This is the Sidepodcast F1 Advent Calendar 2009, welcome. We’re running an extended mini-series for each day of advent, taking a closer look at the story of 2009, one short show at a time. We’ve reached double figures now as we peer behind the door of Day Ten - So long, farewell.
In the last episode, we discussed the German Grand Prix, which debut winner Mark Webber took by storm - heading up a Red Bull 1-2. In their sister team, things were quite different and much less jubilant. Buemi did the best he could, finishing 16th, which was ahead of Trulli and Hamilton, although only one place up from where he started. Bourdais, though, finished last, retiring on Lap 18 with a hydraulics problem.
Of course, this mechanical failure was not his fault, but when he returned to the garages, stopping by the pitwall, the consolatory hugs he gave his engineers were tinged with a sadness more than just frustration about the retirement. These were goodbye hugs.
There was no mention of anything out of the ordinary in the post-race press quotes, but just four days after the race Toro Rosso confirmed that they were parting company with the Frenchman. Team boss Franz Tost said: “In Sébastien’s second year with us, the partnership has not met our expectations and therefore we have decided to replace him as from the next round of the world championship, the Hungarian Grand Prix.”

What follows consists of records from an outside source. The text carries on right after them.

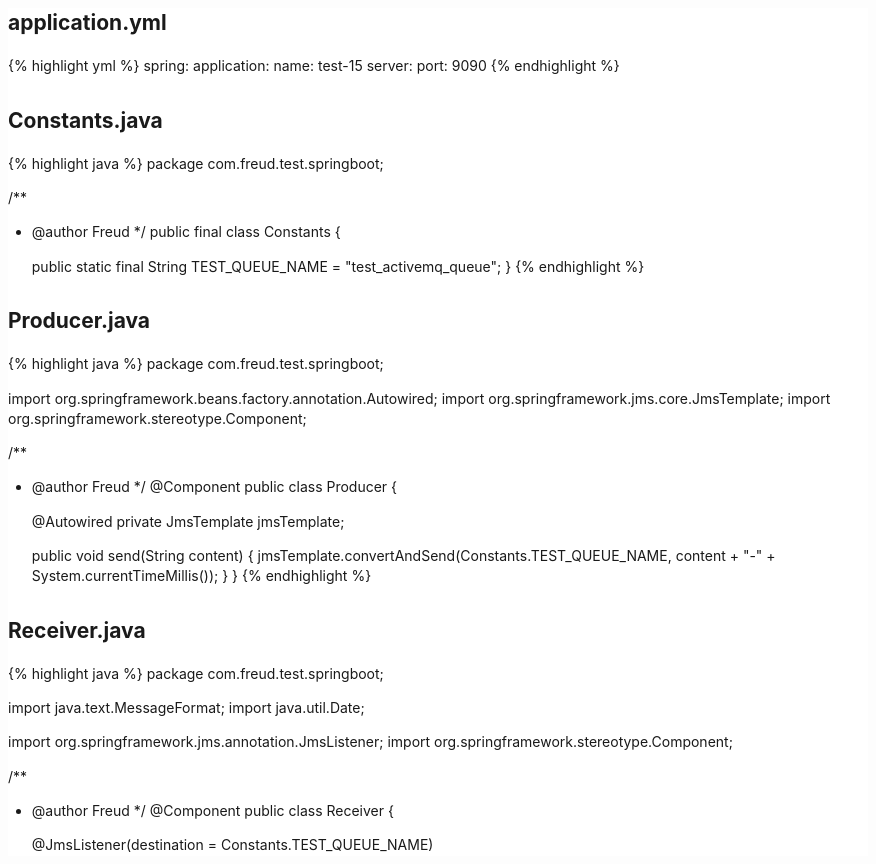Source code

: application.yml
------------------

{% highlight yml %}
spring:
  application:
    name: test-15
server:
  port: 9090
{% endhighlight %}

Constants.java
------------------

{% highlight java %}
package com.freud.test.springboot;

/**
 * @author Freud
 */
public final class Constants {

	public static final String TEST_QUEUE_NAME = "test_activemq_queue";
}
{% endhighlight %}

Producer.java
------------------

{% highlight java %}
package com.freud.test.springboot;

import org.springframework.beans.factory.annotation.Autowired;
import org.springframework.jms.core.JmsTemplate;
import org.springframework.stereotype.Component;

/**
 * @author Freud
 */
@Component
public class Producer {

	@Autowired
	private JmsTemplate jmsTemplate;

	public void send(String content) {
		jmsTemplate.convertAndSend(Constants.TEST_QUEUE_NAME, content + "-" + System.currentTimeMillis());
	}
}
{% endhighlight %}

Receiver.java
------------------

{% highlight java %}
package com.freud.test.springboot;

import java.text.MessageFormat;
import java.util.Date;

import org.springframework.jms.annotation.JmsListener;
import org.springframework.stereotype.Component;

/**
 * @author Freud
 */
@Component
public class Receiver {

	@JmsListener(destination = Constants.TEST_QUEUE_NAME)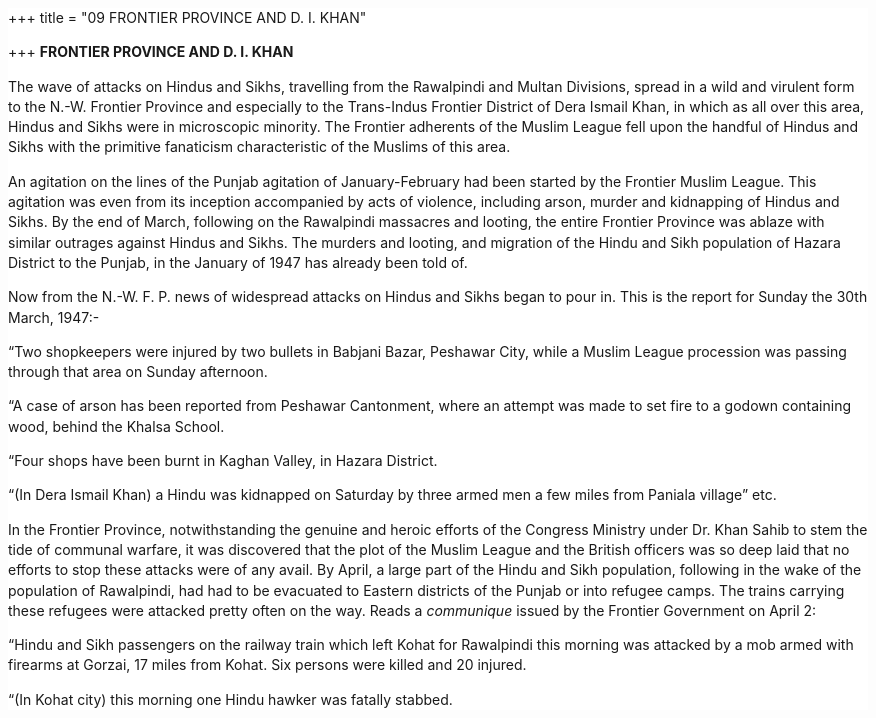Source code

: +++
title = "09 FRONTIER PROVINCE AND D. I. KHAN"

+++
**FRONTIER PROVINCE AND D. I. KHAN**

The wave of attacks on Hindus and Sikhs, travelling from the Rawalpindi
and Multan Divisions, spread in a wild and virulent form to the N.-W.
Frontier Province and especially to the Trans-Indus Frontier District of
Dera Ismail Khan, in which as all over this area, Hindus and Sikhs were
in microscopic minority.  The Frontier adherents of the Muslim League
fell upon the handful of Hindus and Sikhs with the primitive fanaticism
characteristic of the Muslims of this area.

An agitation on the lines of the Punjab agitation of January-February
had been started by the Frontier Muslim League.  This agitation was even
from its inception accompanied by acts of violence, including arson,
murder and kidnapping of Hindus and Sikhs.  By the end of March,
following on the Rawalpindi massacres and looting, the entire Frontier
Province was ablaze with similar outrages against Hindus and Sikhs.  The
murders and looting, and migration of the Hindu and Sikh population of
Hazara District to the Punjab, in the January of 1947 has already been
told of.

Now from the N.-W. F. P. news of widespread attacks on Hindus and Sikhs
began to pour in.  This is the report for Sunday the 30th March, 1947:-

“Two shopkeepers were injured by two bullets in Babjani Bazar, Peshawar
City, while a Muslim League procession was passing through that area on
Sunday afternoon.

“A case of arson has been reported from Peshawar Cantonment, where an
attempt was made to set fire to a godown containing wood, behind the
Khalsa School.

“Four shops have been burnt in Kaghan Valley, in Hazara District.

“(In Dera Ismail Khan) a Hindu was kidnapped on Saturday by three armed
men a few miles from Paniala village” etc.

In the Frontier Province, notwithstanding the genuine and heroic efforts
of the Congress Ministry under Dr. Khan Sahib to stem the tide of
communal warfare, it was discovered that the plot of the Muslim League
and the British officers was so deep laid that no efforts to stop these
attacks were of any avail.  By April, a large part of the Hindu and Sikh
population, following in the wake of the population of Rawalpindi, had
had to be evacuated to Eastern districts of the Punjab or into refugee
camps.  The trains carrying these refugees were attacked pretty often on
the way.  Reads a *communique* issued by the Frontier Government on
April 2:

“Hindu and Sikh passengers on the railway train which left Kohat for
Rawalpindi this morning was attacked by a mob armed with firearms at
Gorzai, 17 miles from Kohat.  Six persons were killed and 20 injured.

“(In Kohat city) this morning one Hindu hawker was fatally stabbed.
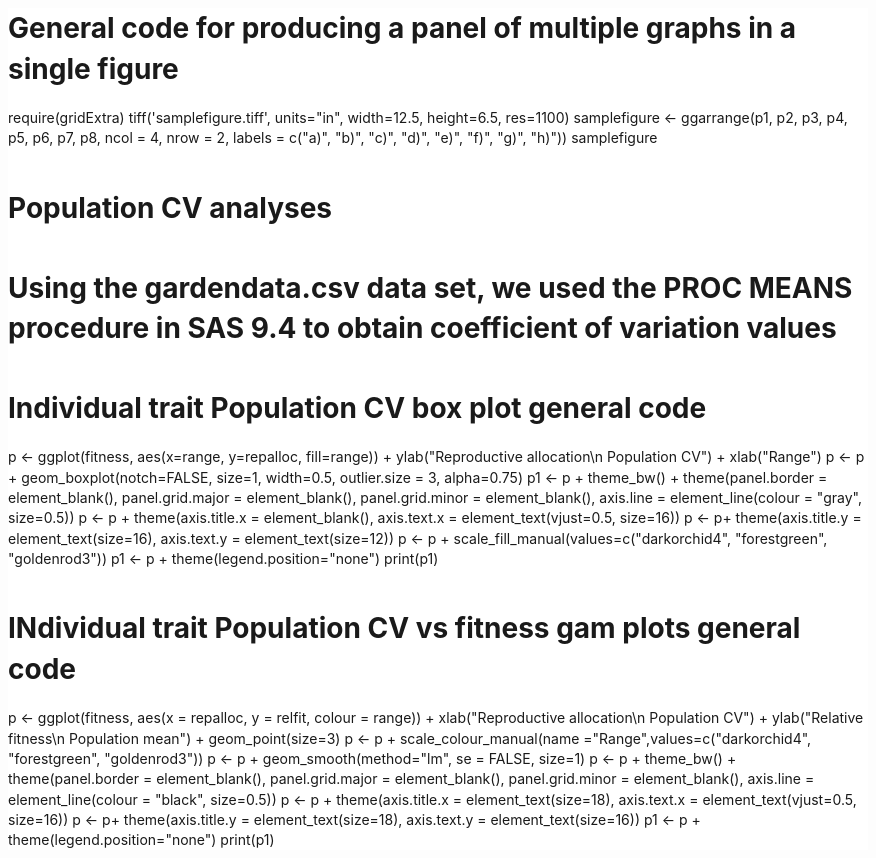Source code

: # General code for producing a panel of multiple graphs in a single figure
require(gridExtra)
tiff('samplefigure.tiff', units="in", width=12.5, height=6.5, res=1100)
samplefigure <- ggarrange(p1, p2, p3, p4, p5, p6, p7, p8, ncol = 4, nrow = 2, labels = c("a)", "b)", "c)", "d)", "e)", "f)", "g)", "h)"))
samplefigure


# Population CV analyses
# Using the gardendata.csv data set, we used the PROC MEANS procedure in SAS 9.4 to obtain coefficient of variation values

# Individual trait Population CV box plot general code
p <- ggplot(fitness, aes(x=range, y=repalloc, fill=range)) + ylab("Reproductive allocation\n Population CV") + xlab("Range")
p <- p + geom_boxplot(notch=FALSE, size=1, width=0.5, outlier.size = 3,  alpha=0.75)
p1 <- p + theme_bw() + theme(panel.border = element_blank(), panel.grid.major = element_blank(),
                             panel.grid.minor = element_blank(), axis.line = element_line(colour = "gray", size=0.5))
p <- p + theme(axis.title.x = element_blank(),
               axis.text.x  = element_text(vjust=0.5, size=16))
p <- p+ theme(axis.title.y = element_text(size=16),
              axis.text.y  = element_text(size=12))
p <- p +  scale_fill_manual(values=c("darkorchid4", "forestgreen", "goldenrod3"))
p1 <- p + theme(legend.position="none")
print(p1) 

# INdividual trait Population CV vs fitness gam plots general code
p <- ggplot(fitness, aes(x = repalloc, y = relfit, colour = range)) + xlab("Reproductive allocation\n Population CV") + ylab("Relative fitness\n Population mean") + geom_point(size=3)
p <- p +  scale_colour_manual(name  ="Range",values=c("darkorchid4", "forestgreen", "goldenrod3"))
p <- p + geom_smooth(method="lm", se = FALSE, size=1)
p <- p + theme_bw() + theme(panel.border = element_blank(), panel.grid.major = element_blank(),
                            panel.grid.minor = element_blank(), axis.line = element_line(colour = "black", size=0.5))
p <- p + theme(axis.title.x = element_text(size=18),
               axis.text.x  = element_text(vjust=0.5, size=16))
p <- p+ theme(axis.title.y = element_text(size=18),
              axis.text.y  = element_text(size=16))
p1 <- p + theme(legend.position="none")
print(p1) 


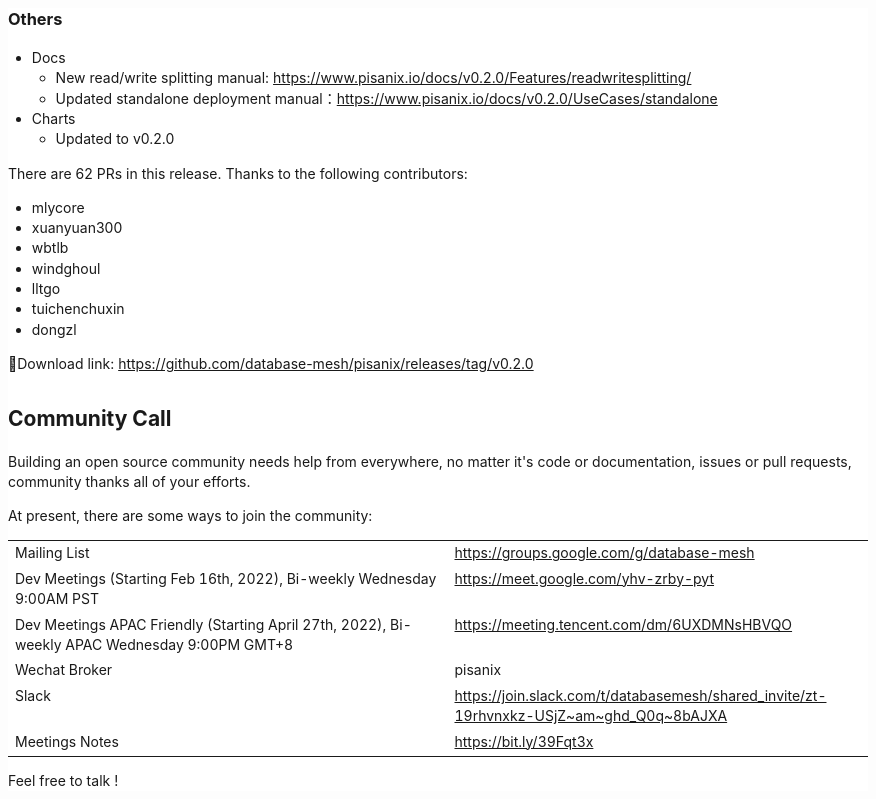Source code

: ### Others
- Docs
  - New read/write splitting manual: https://www.pisanix.io/docs/v0.2.0/Features/readwritesplitting/
  - Updated standalone deployment manual：https://www.pisanix.io/docs/v0.2.0/UseCases/standalone
- Charts
  - Updated to v0.2.0

There are 62 PRs in this release. Thanks to the following contributors:
- mlycore
- xuanyuan300
- wbtlb
- windghoul
- lltgo
- tuichenchuxin
- dongzl

🔗Download link: https://github.com/database-mesh/pisanix/releases/tag/v0.2.0

## Community Call

Building an open source community needs help from everywhere, no matter it's code or documentation, issues or pull requests, community thanks all of your efforts.

At present, there are some ways to join the community:

|||
|:-|:-|
| Mailing List| https://groups.google.com/g/database-mesh |
| Dev Meetings (Starting Feb 16th, 2022), Bi-weekly Wednesday 9:00AM PST|https://meet.google.com/yhv-zrby-pyt |
| Dev Meetings APAC Friendly (Starting April 27th, 2022), Bi-weekly APAC Wednesday 9:00PM GMT+8|https://meeting.tencent.com/dm/6UXDMNsHBVQO |
| Wechat Broker|pisanix|
| Slack |https://join.slack.com/t/databasemesh/shared_invite/zt-19rhvnxkz-USjZ~am~ghd_Q0q~8bAJXA  |
| Meetings Notes |https://bit.ly/39Fqt3x |

Feel free to talk !
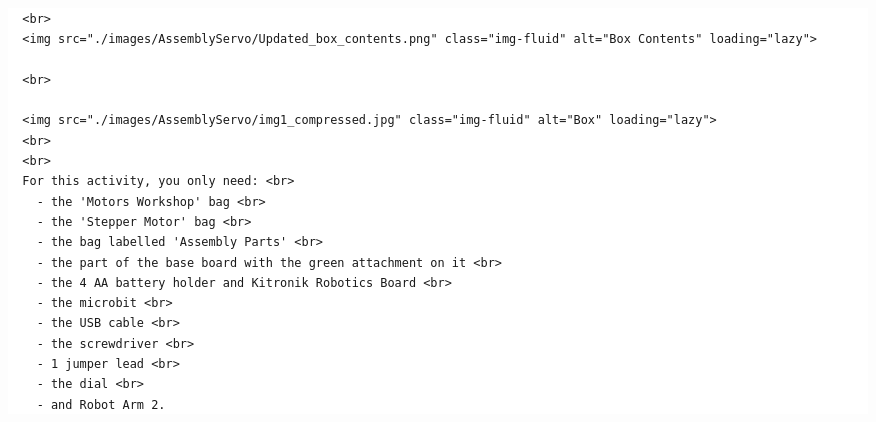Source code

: 
      <br>  
      <img src="./images/AssemblyServo/Updated_box_contents.png" class="img-fluid" alt="Box Contents" loading="lazy">

      <br>

      <img src="./images/AssemblyServo/img1_compressed.jpg" class="img-fluid" alt="Box" loading="lazy">
      <br>
      <br>
      For this activity, you only need: <br>
        - the 'Motors Workshop' bag <br>
        - the 'Stepper Motor' bag <br>
        - the bag labelled 'Assembly Parts' <br>
        - the part of the base board with the green attachment on it <br>
        - the 4 AA battery holder and Kitronik Robotics Board <br>
        - the microbit <br>
        - the USB cable <br>
        - the screwdriver <br>
        - 1 jumper lead <br>
        - the dial <br>
        - and Robot Arm 2.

Up to that point, Bourdais had retired from three races, finished eighth in two, and finished 10th, 11th, 13th and 18th. It’s not a great record, but Buemi wasn’t exactly doing much better. He had a 7th and 8th finished, and just two retirements instead, with the other results down in the late teens.
It wasn’t completely unexpected, then, when Bourdais came out and said Toro Rosso’s decision was a complete surprise to him. He said: “I am very disappointed and shocked by the decision taken by STR of not allowing me to drive for the team until the end of the current season. I consider that, in doing so, Scuderia Toro Rosso has breached its contractual duties towards me; also I believe that nothing in my behaviour would legitimate a decision of the team to terminate the contract.”
He got his lawyers involved, and Toro Rosso decided to settle, with the rumoured deal to be his salary plus damages of just over $2 million.
Bourdais moved on to race in the Superleague Formula, winning a couple of races for the Sevilla FC team. His plans for next year are as yet unknown. Meanwhile, Toro Rosso brought in Jaime Alguersuari, but if they were expecting great things from the Spaniard, they were sorely disappointed. Of the eight races left, Alguersuari retired from five and finished 14th, 15th and 16th in the others.
It could be argued that Bourdais would have achieved results similar to that, but the team were clearly ready to move on, and they were willing to pay over the odds to make that happen.
That’s all for this episode of our F1 Advent Calendar 2009. Thank you for listening and I hope you’ll be back tomorrow when we look behind the door of Day Eleven.